Boarding schools can help social mobility


Lord Adonis who made it to Oxford University .from a disadvantaged background, largely due to the support of a state boarding school- Kingham Hill School in Oxfordshire -has got involved with SpringBoard, a charity that was launched last week ,(not to be confused with the literacy charity of the same name) . The charity will offer hundreds of boarding school places to disadvantaged pupils. Based on the Arnold Foundation scheme set up by Rugby School more than a decade ago, it will work with state schools and charities such as IntoUniversity, which helps young people from difficult backgrounds into higher education, and Eastside Young Leaders’ Academy, which mentors young black boys.  Adonis wrote in the Times (13 November) ‘Within a decade Springboard aims to have 2,000 disadvantaged pupils on bursaries at boarding schools across the country. If it succeeds, it will not only transform the lives of the children but it will also change private boarding schools for the better. This is a great way to help improve social mobility and build a one-nation society.’  Can boarding help? This is Adonis’ view: ‘Boarding schools have a key role to play. They offer a unique type of education — security, structure, pastoral care, 24 hours a day, seven days a week. I know from my own experience that boarding schools can make all the difference to children who are in care or who are growing up in chaotic or floundering families.’

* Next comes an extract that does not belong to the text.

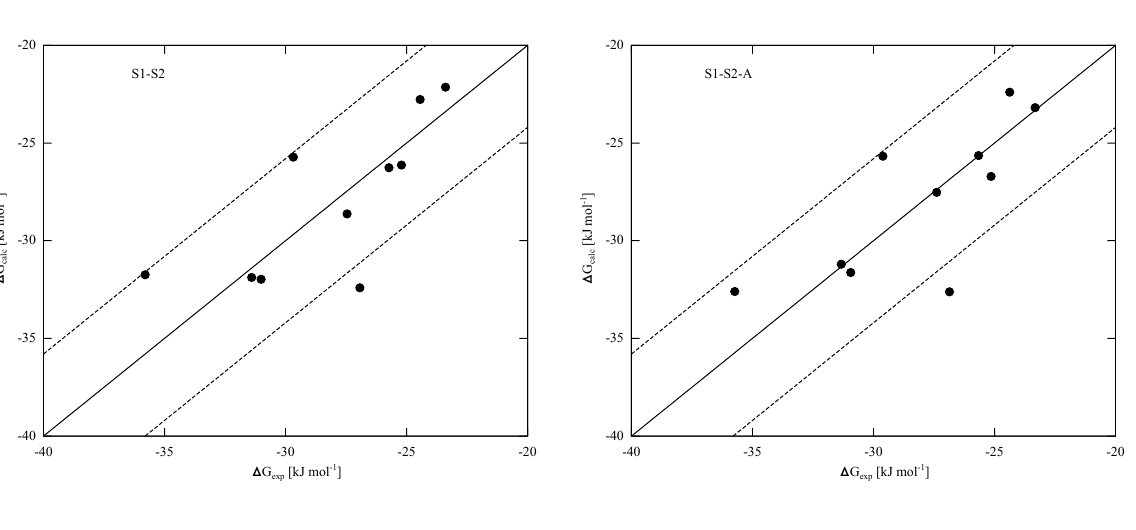
Figure 2. Correlation between calculated ( ∆ G energies obtained for LIE models S1–S2 ( a ) and S1-S2-A ( b ), which combine results from all MD simulations. The solid line indicates ideal correlation between ∆ G and thin dashed lines represent errors of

SBSA (State Boarding Schools Association) schools claim to provide high quality boarding at the lowest possible cost. You pay only the cost of boarding as the education at SBSA schools is free (state education is free). This means that rather than paying £25,000+ a year for an independent boarding school, you would probably be paying less than £10,000 a year at a state boarding school. There are 38 state boarding schools across the UK which are attended by more than 5,000 children.

Fees vary but range between £8-£12,000, compared to £10,000-£30,000 in the independent sector.  State boarding schools are witnessing a surge in popularity, with the number of places rising by a quarter over the past decade – an increase driven, probably  in part, by family breakdown, which has in effect left some children homeless.

One problem though is that they are forbidden to use any of their fees income on capital projects, or to borrow money to pay to build facilities. The net result is that rather too  many are in a state of disrepair.